For weeks, I have been watching the reality-tv show called My 600 pound Life.

I’ve been fascinated by the stories of overweight people participating on the show.

At first I couldn’t understand why. How does a person get this big? And these people, who are hardly obese, surrounding them and that live with them: Why do they continue to serve them large overflowing plates of food? Why are they letting them eat their way to death, literally?

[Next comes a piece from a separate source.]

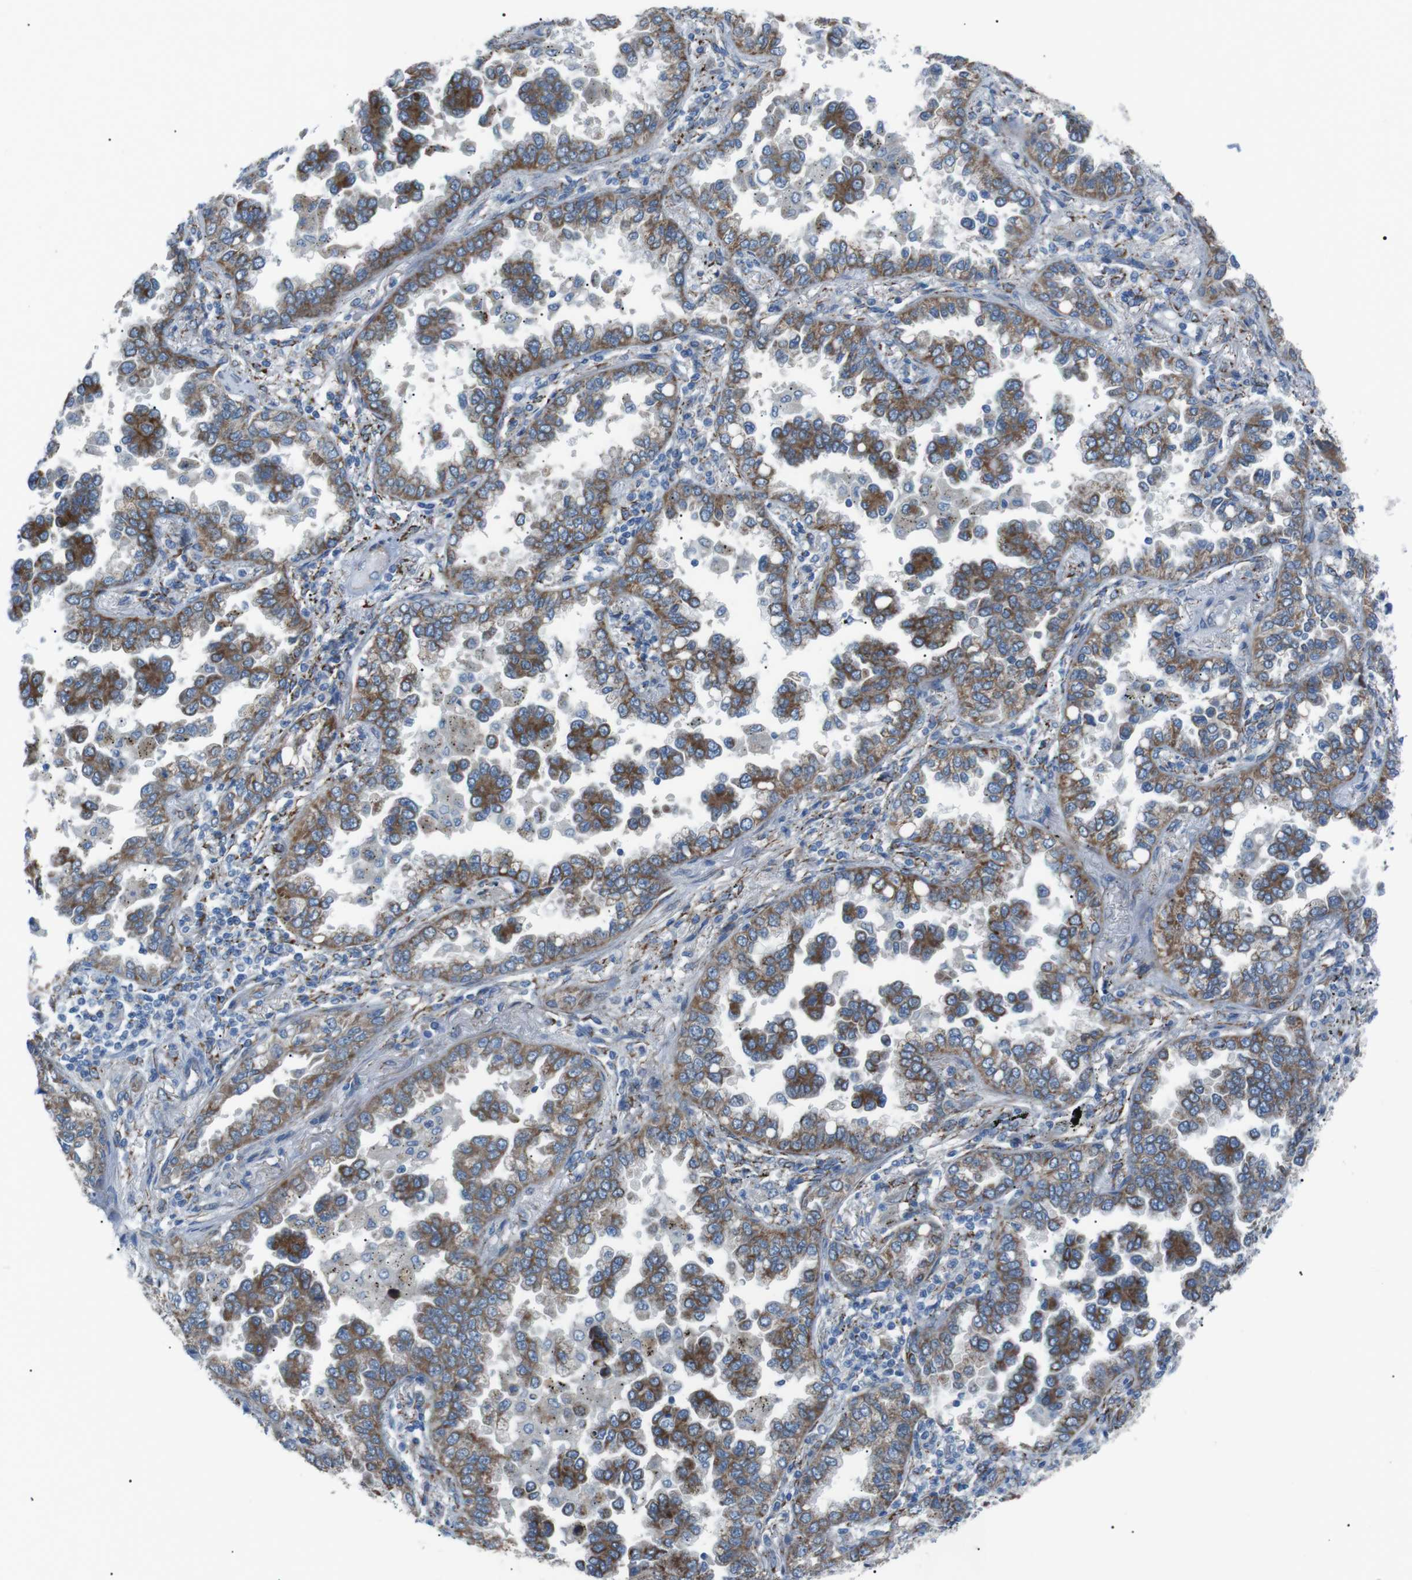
{"staining": {"intensity": "moderate", "quantity": "25%-75%", "location": "cytoplasmic/membranous"}, "tissue": "lung cancer", "cell_type": "Tumor cells", "image_type": "cancer", "snomed": [{"axis": "morphology", "description": "Normal tissue, NOS"}, {"axis": "morphology", "description": "Adenocarcinoma, NOS"}, {"axis": "topography", "description": "Lung"}], "caption": "The histopathology image shows a brown stain indicating the presence of a protein in the cytoplasmic/membranous of tumor cells in lung cancer. The protein is stained brown, and the nuclei are stained in blue (DAB (3,3'-diaminobenzidine) IHC with brightfield microscopy, high magnification).", "gene": "MTARC2", "patient": {"sex": "male", "age": 59}}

Suddenly I realized, it is a dynamic. A toxic dynamic. One in which there is the enabler and the enabled dancing a dance, playing a role and each deriving payoff from remaining in those perverted dynamics.

Enabler vs the Enabled

The enabler gives the food to be needed, to have a purpose, to avoid being present in their own lives and living in full capacity. Rather they divert that involvement in their own lives by allowing someone else to need them so that they feel like they have a purpose.

The enabled gets to avoid being responsible for their own life, to be held accountable and held to a high standard.

I believe parents and their grown up children may experience the same phenomenon.

Remember when you were a child,  you had no responsibilities to what you will eat, how you will be registered into school, how you would be provided for , how you would be healthy. All responsibility to keep these things in mind was laid on the steward or stewards: your parents and other supplementary adults.

But to remain a child once you’re grown-up is to not be present in your life.  To remain a child is to not be responsible of the actions that move your life’s course from one point to the next.

Living out our capabilities as uncrippled adults in mind, thought, body and activity is an important step of maturity.

A Lesson from the Parable of Talents

In the parable of the talents (or investments, as some modern translators have it) in the bible, the master leaves on an extended trip. But before leaving he delegates responsibility to his stewards/employees. To one steward he gives R5000, to another R3000 and so forth.

Upon his return he finds that the first and second steward have doubled his investments. He then says to them, “Good work! You did your job well. From now on be my partner.”

Here the master has come back to claim what is his own. He no longer needs the stewards to look after his investments. Leaving the implication that they need to find another purpose besides this.

It seems to me that parents arrive at a similar destination at some point during the course of the upbringing of their children.

Discovering a New Purpose

Once their children have grown up, parents too need to go to the master and say, “Master, what is the next thing you would have me do? What is the next thing you would have me responsible for? Give me, entrust me with more responsibility, master, because it fulfills me and I derive my purpose from it. If it is no longer to raise children, then delegate to me the next ‘talent’ to grow for you.”

Parents cannot want their reward to be that they are given power over matured investments (ie. that is their children). They cannot continue to exercise authority over their children when that season has come to an end.

If as an adult you allow that to happen because you don’t want to hurt your parents’ feelings, because you don’t want to offend them, then you have bought into the lie. You have bought into the gospel of fear.

To child an adult is a perverted form of care. Anyone who wants you to remain in this kind of relationship is delaying your growth.

To vote confidently, to bet on your child’s ability to think for themselves and take care of themselves, is the highest endorsement any parent can give.